As I see it, these are the risks inherent in any decentralized system, and will never go away. They are, in fact, the problems that always came with a lack of authority. Some of them can be slightly mitigated through education. For example, in the MakerDAO situation, users could be warned of the intrinsic risk of putting their ETH in a CDP as they do so.
But others, like the bZx situation, require rethinking or recoding the platform.
The MakerDAO system has already begun to put more protocols in place to prevent a similar exploit from happening again.

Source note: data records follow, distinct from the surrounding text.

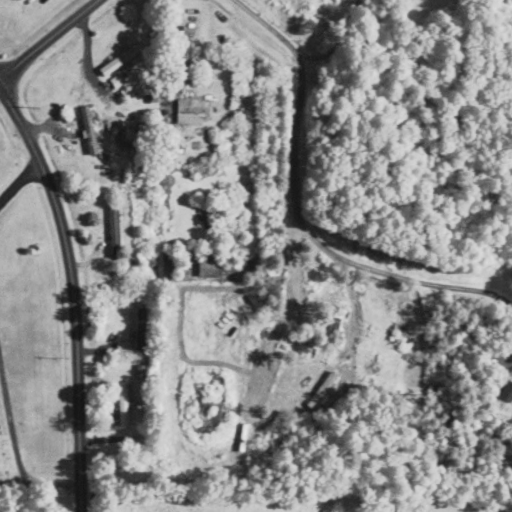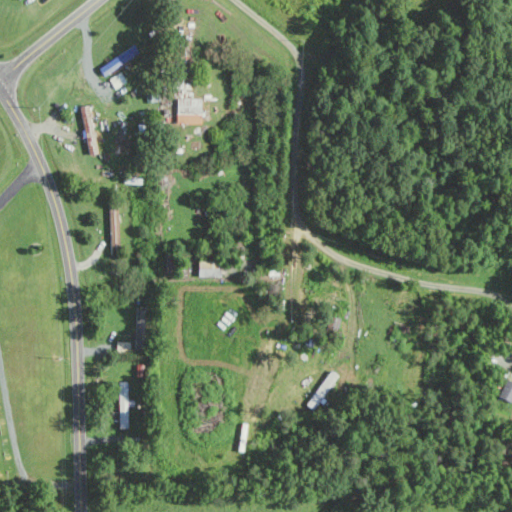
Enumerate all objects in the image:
road: (48, 37)
road: (87, 55)
road: (312, 57)
building: (187, 111)
building: (86, 121)
building: (112, 227)
road: (337, 256)
building: (208, 269)
road: (72, 295)
building: (133, 334)
road: (12, 340)
building: (506, 391)
building: (122, 404)
road: (10, 423)
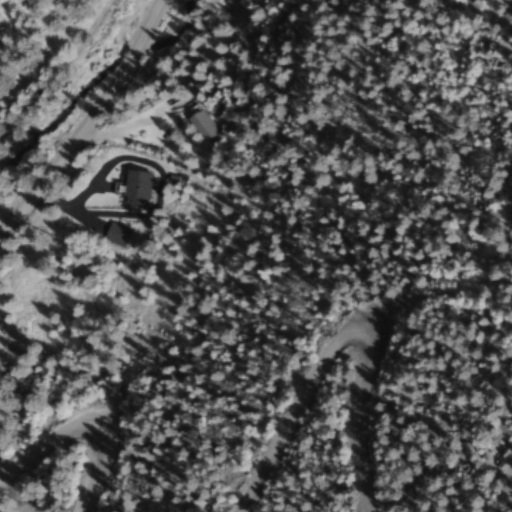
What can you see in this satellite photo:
road: (83, 124)
building: (199, 125)
building: (134, 189)
building: (114, 235)
road: (270, 463)
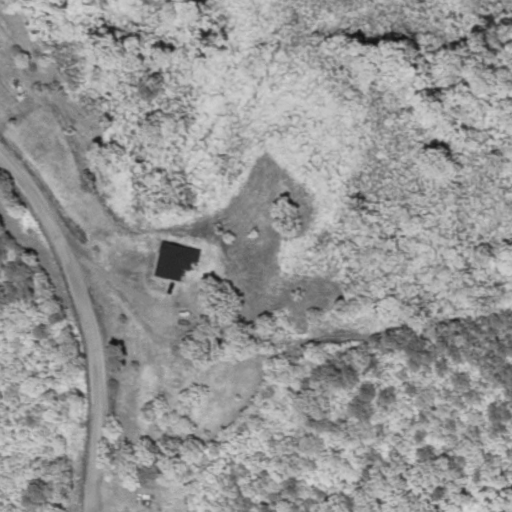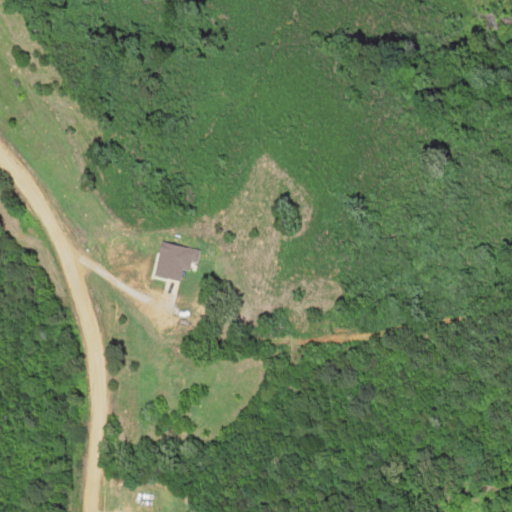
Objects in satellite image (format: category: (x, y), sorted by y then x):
road: (90, 321)
building: (177, 359)
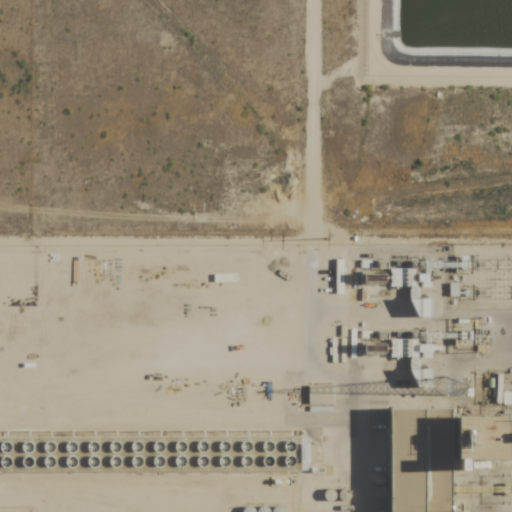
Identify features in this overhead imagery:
power tower: (326, 240)
power plant: (256, 377)
building: (319, 395)
chimney: (505, 435)
building: (141, 450)
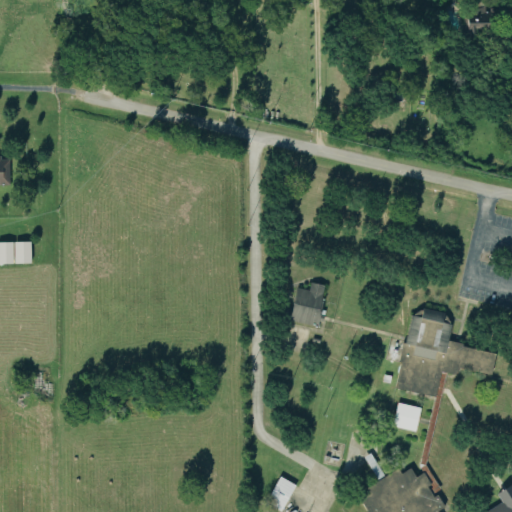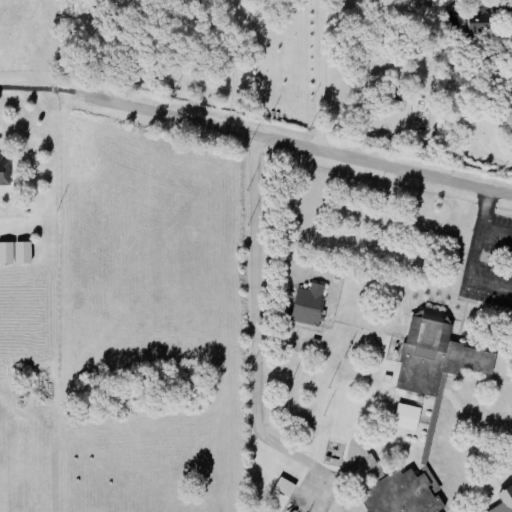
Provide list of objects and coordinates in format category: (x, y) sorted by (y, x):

These rules include giving keepers more time to respond to black-swan level events, adding USDC as collateral to help in a liquidity drop, making the UI for auctions easier to access, and lowering governance action to 4 hours from 24 hours.
But the great thing about the MakerDAO protocol changes is that these rules are voted in by a community of people (MKR coin holders), rather than some centralized company. And I believe this is the best way forward.
I think this really all goes to show just how early we are in the journey of decentralizing finance. While I truly believe in the mission and goals of DeFi, it's going to be a while before the majority of the public is able to rely on these platforms for their normal daily lives.